_Task to carry out:_
Using the data that follows, output only the lines from the line with "pinky dip: (790, 905)" up to and including the line with "index tip: (45, 232)", exactly, leaving pictures aside.

——————

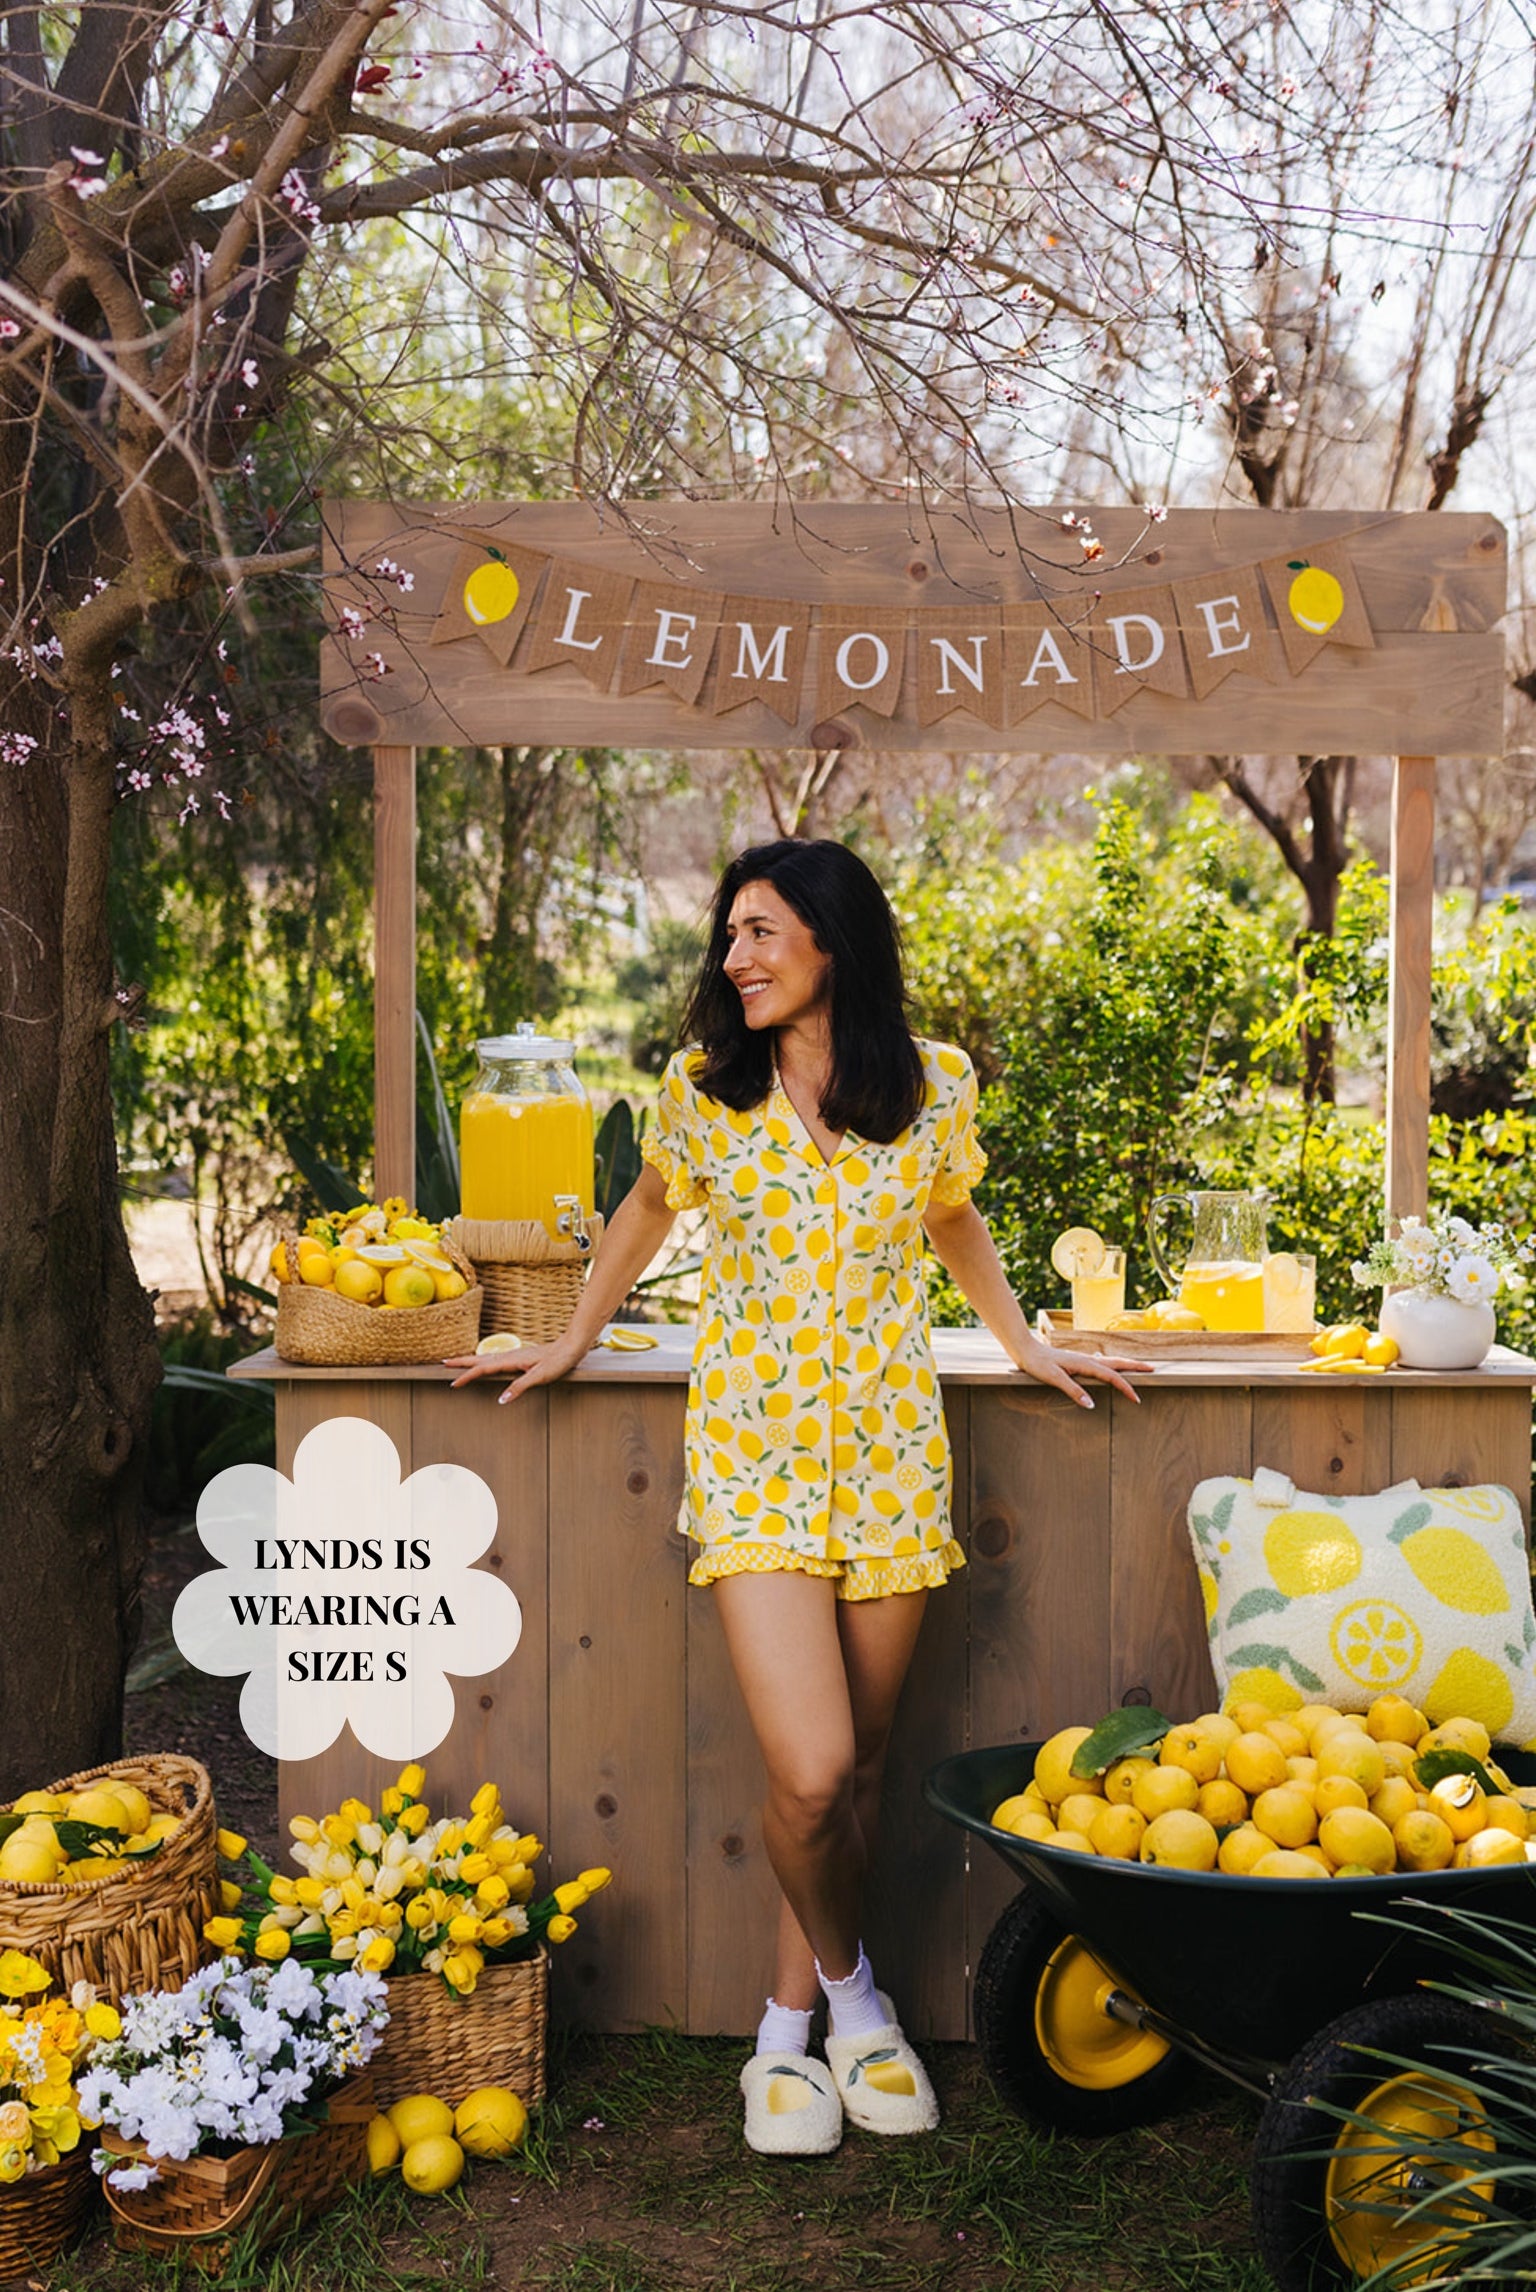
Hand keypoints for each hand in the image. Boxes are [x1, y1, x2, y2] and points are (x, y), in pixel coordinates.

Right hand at [445, 1339, 583, 1401]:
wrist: (573, 1346)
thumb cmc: (559, 1361)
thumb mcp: (540, 1377)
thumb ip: (520, 1387)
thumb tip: (500, 1400)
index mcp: (512, 1361)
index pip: (483, 1369)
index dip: (467, 1376)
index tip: (452, 1383)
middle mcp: (511, 1356)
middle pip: (480, 1359)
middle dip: (462, 1362)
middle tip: (443, 1363)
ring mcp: (516, 1355)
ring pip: (487, 1357)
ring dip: (471, 1360)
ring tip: (458, 1362)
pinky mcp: (521, 1356)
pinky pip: (496, 1358)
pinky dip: (484, 1360)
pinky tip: (487, 1363)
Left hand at [1013, 1347, 1152, 1410]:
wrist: (1025, 1349)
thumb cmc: (1038, 1364)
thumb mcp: (1054, 1378)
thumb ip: (1073, 1390)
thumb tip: (1092, 1405)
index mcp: (1085, 1364)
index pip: (1112, 1377)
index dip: (1126, 1387)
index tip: (1136, 1399)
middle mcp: (1087, 1359)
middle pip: (1117, 1363)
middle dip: (1135, 1366)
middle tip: (1153, 1369)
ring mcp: (1082, 1359)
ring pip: (1110, 1362)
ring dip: (1125, 1364)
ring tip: (1138, 1367)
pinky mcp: (1076, 1361)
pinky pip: (1100, 1363)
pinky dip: (1112, 1365)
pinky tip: (1108, 1368)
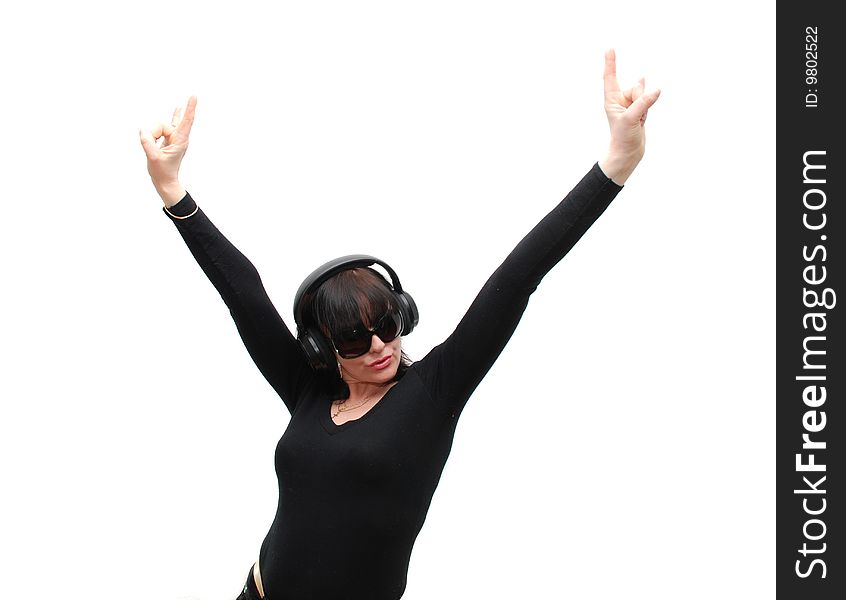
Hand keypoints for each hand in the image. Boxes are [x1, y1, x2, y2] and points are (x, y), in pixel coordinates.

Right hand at [139, 96, 196, 205]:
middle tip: (153, 148)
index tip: (194, 96)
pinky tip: (179, 107)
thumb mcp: (153, 158)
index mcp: (180, 142)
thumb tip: (143, 130)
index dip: (189, 108)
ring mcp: (174, 138)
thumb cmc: (162, 172)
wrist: (165, 181)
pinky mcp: (170, 138)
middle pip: (163, 125)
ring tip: (154, 149)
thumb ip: (147, 143)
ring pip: (158, 128)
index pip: (186, 122)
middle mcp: (179, 138)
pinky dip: (174, 116)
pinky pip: (169, 124)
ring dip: (152, 136)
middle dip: (153, 133)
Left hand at [599, 50, 659, 183]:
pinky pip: (649, 101)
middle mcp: (620, 100)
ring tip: (638, 120)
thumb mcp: (631, 119)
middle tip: (634, 117)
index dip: (611, 63)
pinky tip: (642, 120)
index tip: (609, 49)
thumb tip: (656, 90)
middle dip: (640, 99)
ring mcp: (630, 104)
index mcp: (611, 100)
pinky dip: (648, 110)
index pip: (610, 78)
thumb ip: (643, 103)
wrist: (628, 153)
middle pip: (636, 87)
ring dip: (645, 107)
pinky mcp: (638, 109)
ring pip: (645, 93)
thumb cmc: (623, 138)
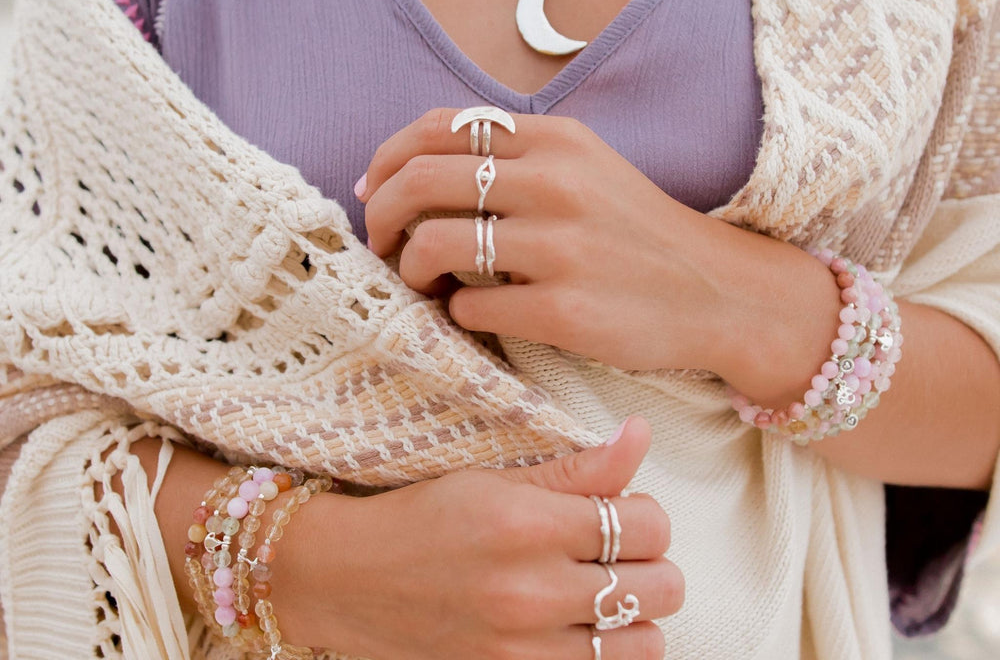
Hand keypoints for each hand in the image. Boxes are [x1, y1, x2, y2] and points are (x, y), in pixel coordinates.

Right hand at [285, 417, 681, 658]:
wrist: (348, 581)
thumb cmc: (424, 517)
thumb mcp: (496, 479)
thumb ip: (578, 467)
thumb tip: (641, 431)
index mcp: (529, 525)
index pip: (648, 523)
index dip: (646, 514)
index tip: (623, 512)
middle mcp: (532, 593)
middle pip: (662, 586)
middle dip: (651, 564)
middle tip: (617, 555)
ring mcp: (524, 651)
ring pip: (648, 644)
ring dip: (636, 617)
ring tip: (601, 596)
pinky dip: (606, 655)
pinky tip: (580, 631)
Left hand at [357, 107, 729, 370]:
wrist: (717, 292)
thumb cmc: (636, 232)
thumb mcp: (585, 168)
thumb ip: (513, 157)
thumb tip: (413, 169)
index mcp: (556, 139)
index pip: (437, 127)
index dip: (388, 157)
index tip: (375, 190)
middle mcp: (555, 182)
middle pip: (419, 180)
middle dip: (381, 215)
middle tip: (383, 242)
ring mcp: (560, 246)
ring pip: (433, 244)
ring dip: (409, 268)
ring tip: (424, 282)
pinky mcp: (565, 309)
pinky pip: (469, 306)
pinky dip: (454, 311)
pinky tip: (474, 313)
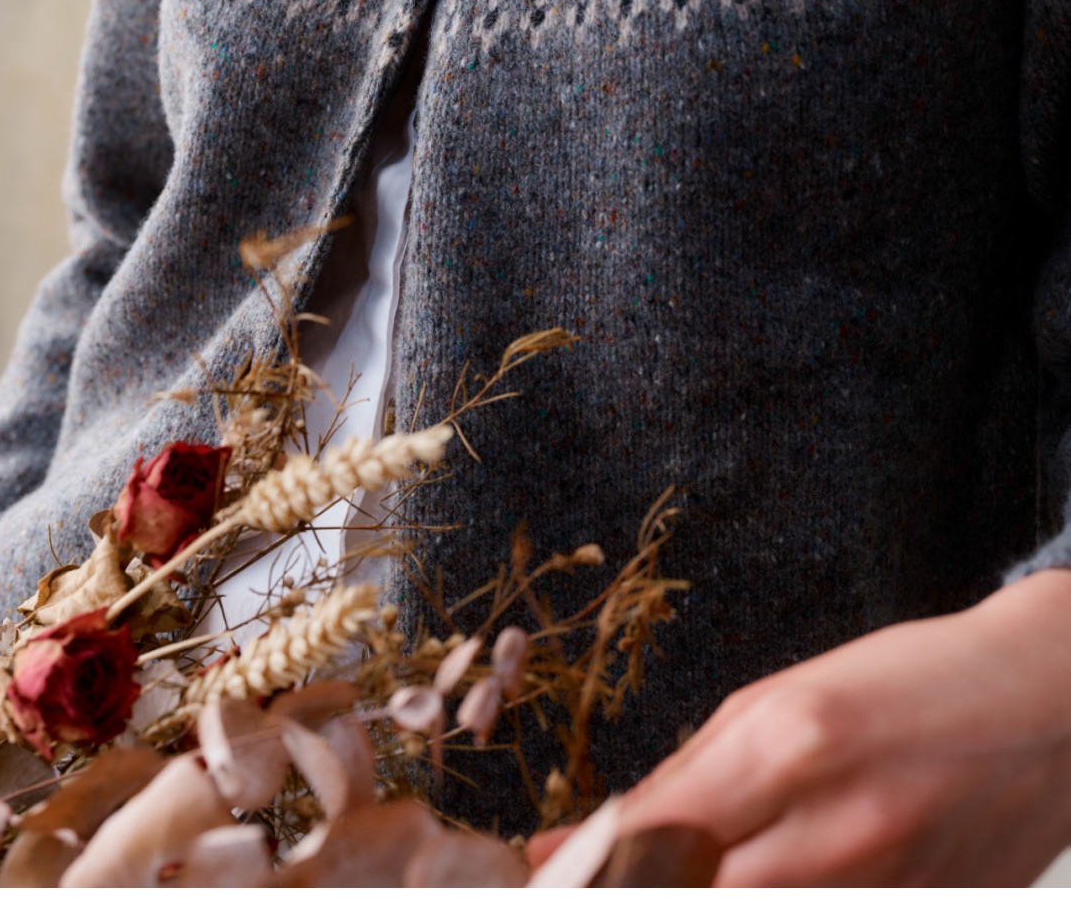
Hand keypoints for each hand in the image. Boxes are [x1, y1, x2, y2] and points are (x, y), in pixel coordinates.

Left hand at [613, 569, 1070, 885]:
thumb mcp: (785, 694)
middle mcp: (841, 823)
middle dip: (646, 890)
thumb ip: (695, 770)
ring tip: (699, 871)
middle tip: (618, 880)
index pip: (661, 832)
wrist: (1047, 701)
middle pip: (705, 897)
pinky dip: (790, 905)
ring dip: (716, 895)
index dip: (590, 862)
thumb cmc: (907, 680)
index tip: (549, 869)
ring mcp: (893, 887)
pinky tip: (777, 877)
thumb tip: (605, 829)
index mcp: (793, 740)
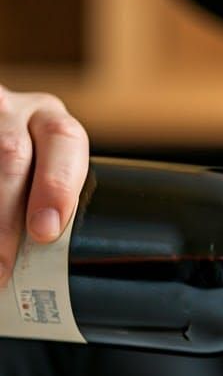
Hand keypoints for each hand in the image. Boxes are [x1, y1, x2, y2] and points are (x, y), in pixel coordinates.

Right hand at [0, 84, 88, 286]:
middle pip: (11, 155)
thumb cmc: (27, 165)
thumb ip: (57, 198)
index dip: (56, 187)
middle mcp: (12, 111)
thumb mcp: (45, 168)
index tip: (45, 232)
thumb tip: (55, 254)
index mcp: (51, 122)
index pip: (63, 141)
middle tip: (4, 264)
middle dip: (7, 217)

——————

_Result:_
pinky dip: (790, 905)
ring dip: (716, 895)
index dip: (590, 862)
thumb cmc: (907, 680)
index tip: (549, 869)
ring mcp: (893, 887)
pinky tip: (777, 877)
thumb tip: (605, 829)
index mcp: (793, 740)
Hand keypoints for each hand in the image. Boxes are [x1, y1, x2, y2] and points are (x, y), in pixel coordinates.

Right hand at [0, 84, 88, 286]:
middle pip: (11, 155)
thumb cmc: (27, 165)
thumb ip: (57, 198)
index dip: (56, 187)
middle mcp: (12, 111)
thumb mcp: (45, 168)
index tip: (45, 232)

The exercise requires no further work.